If there is a way, that would be great; since not all listviewitems I will create should automatically be displayed in the ultraListView. Some items are stored in another generic-list for later use. For example, when the user clicks on a specific button, I would append the ultralistviewitems to the current ultraListView control. My current means of implementation is simply to create the new item with the Add method, populate its columns, and then delete it from the ultraListView. However I am afraid this has a major performance impact to my client application as I may be required to process 100s if not 1000s of such routines per second. My app performance atm - at about 5Hz, my TaskManager reports a CPU usage of about 20%; at about 100 Hz, we looking at about 60%; and at 1 KHZ, we close to about 100% CPU usage (my machine 2.2GHz/2GB ram).
2. I have also tried to create a listviewitem (object) during InitializeComponent to initialize my global variable. After the global variable was initialized (with the add method), I would immediately remove the item from the ultraListView. Then when the time came to use an ultraListViewItem, I would clone my original global variable, and work with that instead. However I keep getting an error saying:
"The SubItems collection cannot be accessed when the parent UltraListViewItem is not associated with an UltraListView control"
Which leaves me with my current (and only) option - which is to Add the item, work with it, and then Remove it if it is not immediately needed.
Any ideas?
thanks,-kel-
To answer your first question, is yes you can create a listview item without using the add method on the ultralistview. Here is an example.

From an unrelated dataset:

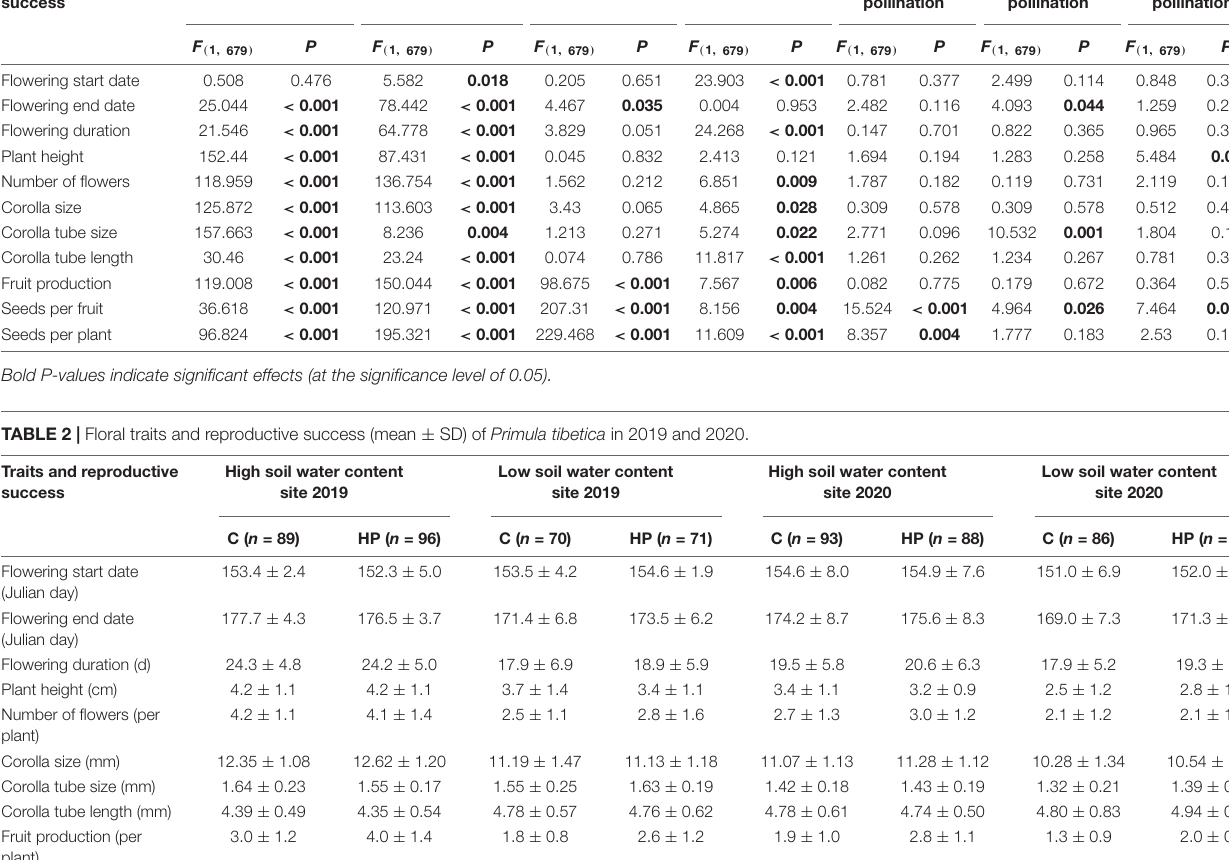
TABLE 1 | ANOVA tests of the effect of year, site, pollination treatment and their interactions on floral traits and reproductive success of Primula tibetica . Traits and reproductive success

UltraListViewItem item = new UltraListViewItem ( "mstief", new UltraListViewSubItem[ { new UltraListViewSubItem("Guber",null), new UltraListViewSubItem("Yes", null)}, null );
A quick way to see how this gets done is add an item using the designer and then go to the designer code to see how Infragistics created the list view item.Hope this helps some.
thanks mstief,
now i remember where i saw that from. I must have tried creating an UltraListViewItem and assigning the subitems afterwards - which would throw exceptions.
anyhow, I'm afraid I have moved on to using a DataSource and binding a gridview to it; since performance was a major issue with the ultralistview to begin with.
anyways thanks for your trouble. i've marked your post as the answer.
-kel-
The UltraListViewItem class exposes a constructor overload that takes the item's value, and an object array which defines the values for each of its sub items. You can use this overload to assign initial values to each of the sub-items, before the item is associated with a control (thus avoiding the exception). When the item is added to the control's Items collection, the associated sub-items will pick up the values you specified in that array.
Using the Add method to add a relatively large number of items can impact performance; the Items collection exposes an AddRange method which you can use to add multiple items in one atomic operation. UltraListView out-performs the standard .NET ListView control in this scenario.
If the above mentioned approaches do not address the performance issue, you should log a bug report so that we can investigate what is causing the problem.